A function is deterministic if it returns an equivilant value when provided equivilant arguments. Pure functions are always deterministic, but determinism may be achieved without purity. In particular, an unpure deterministic function may still have side effects, as long as those side effects don’t change future invocations.
Determinism may be conditional on some rule. A method on an object might be deterministic, but only for calls on the same instance. A function may also only be deterministic for some prescribed amount of time, like a single update step in a game engine. The most common distinction is that of compile time vs runtime determinism. Compile time determinism is the standard, where results could be predicted before the program even starts. Runtime determinism only guarentees that the results of the function won’t change while the program is running, such that code may be written to rely on results not changing.
The easiest way to ensure runtime determinism is to avoid reading from mutable state. A function which may only access immutable values to compute its result, and cannot access Information, like the clock, will be deterministic. The lack of access to any changing data outside the arguments will prevent changes to the computed result.

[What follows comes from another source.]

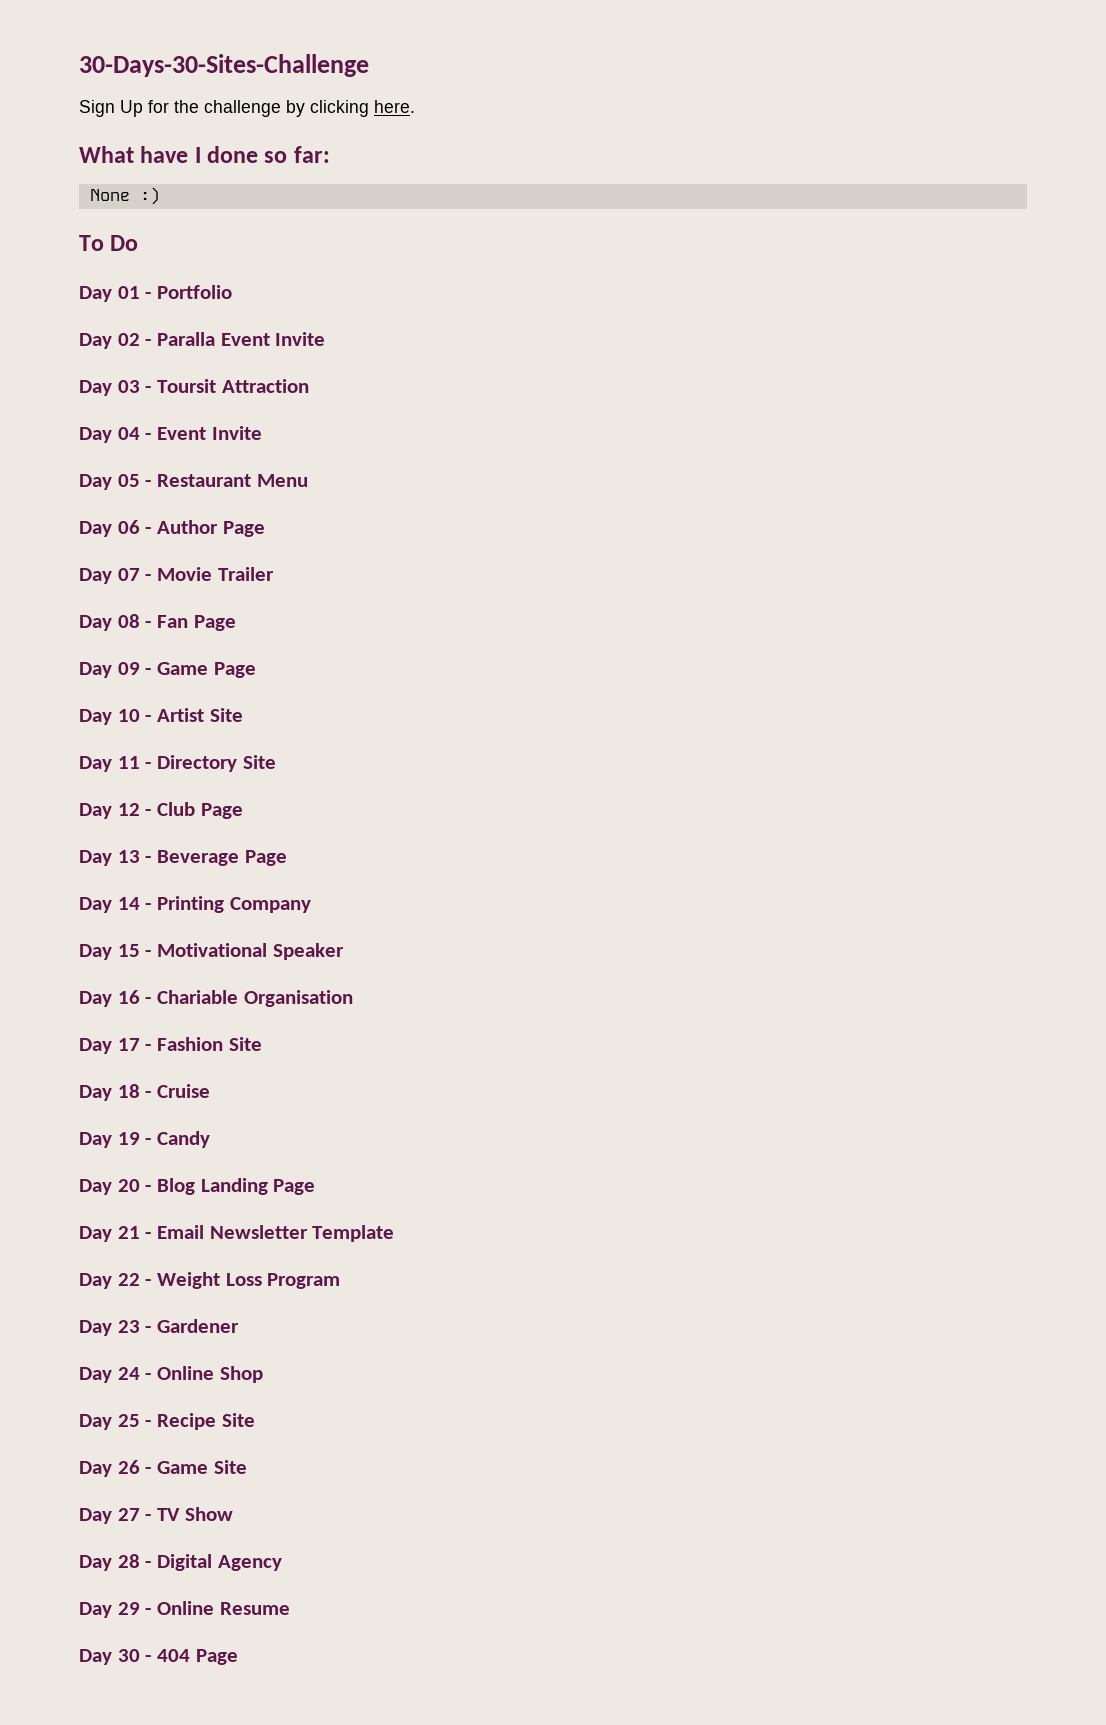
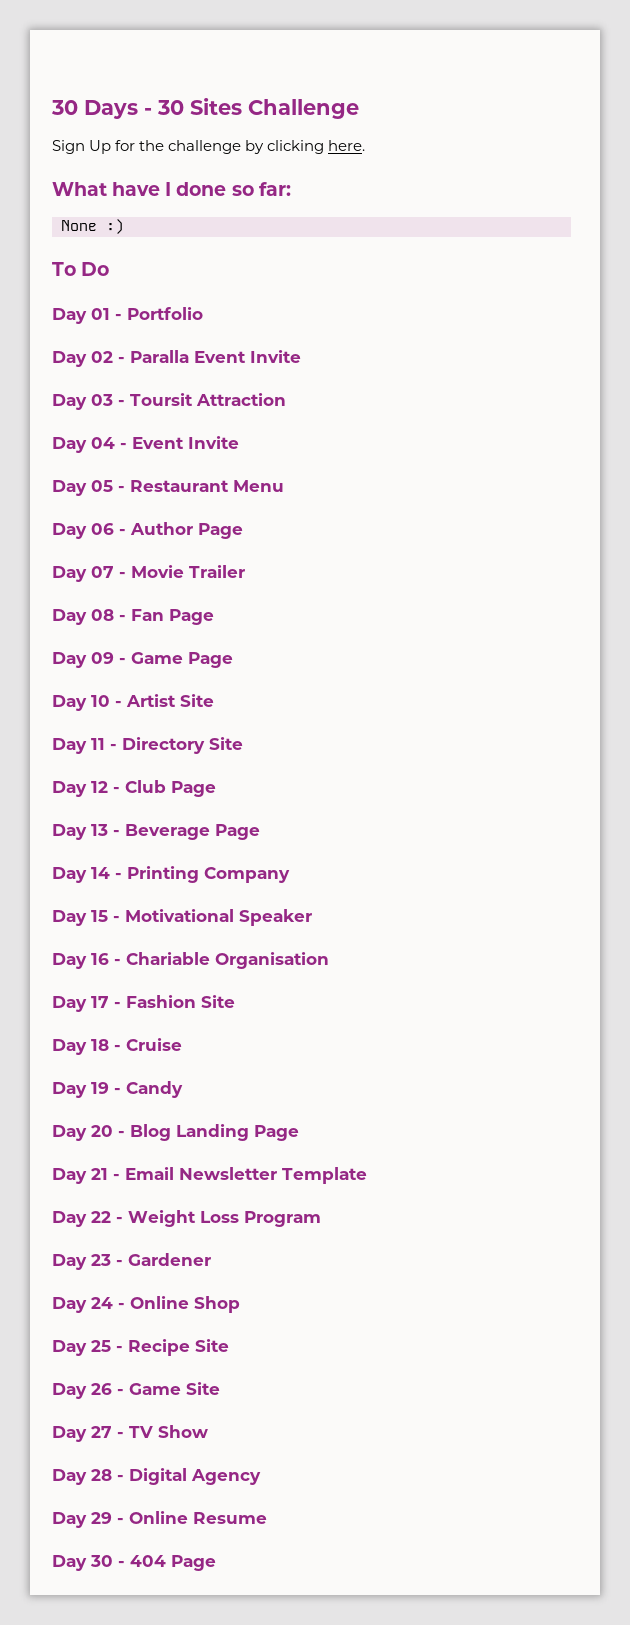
[79,54,369,77] 30-Days-30-Sites-Challenge -> [51,98,359,119] 30 Days - 30 Sites Challenge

Importantly, a deterministic function may still read mutable data, but since the data cannot be used to compute the result, deterministic functions may only use it for either a performance boost, or in the invocation of side effects. A common example of this is with Memoization, where a function caches its results using the arguments as an identifier. A memoized function would check the cache, reading mutable data, and update the cache if the value is missing, writing mutable data.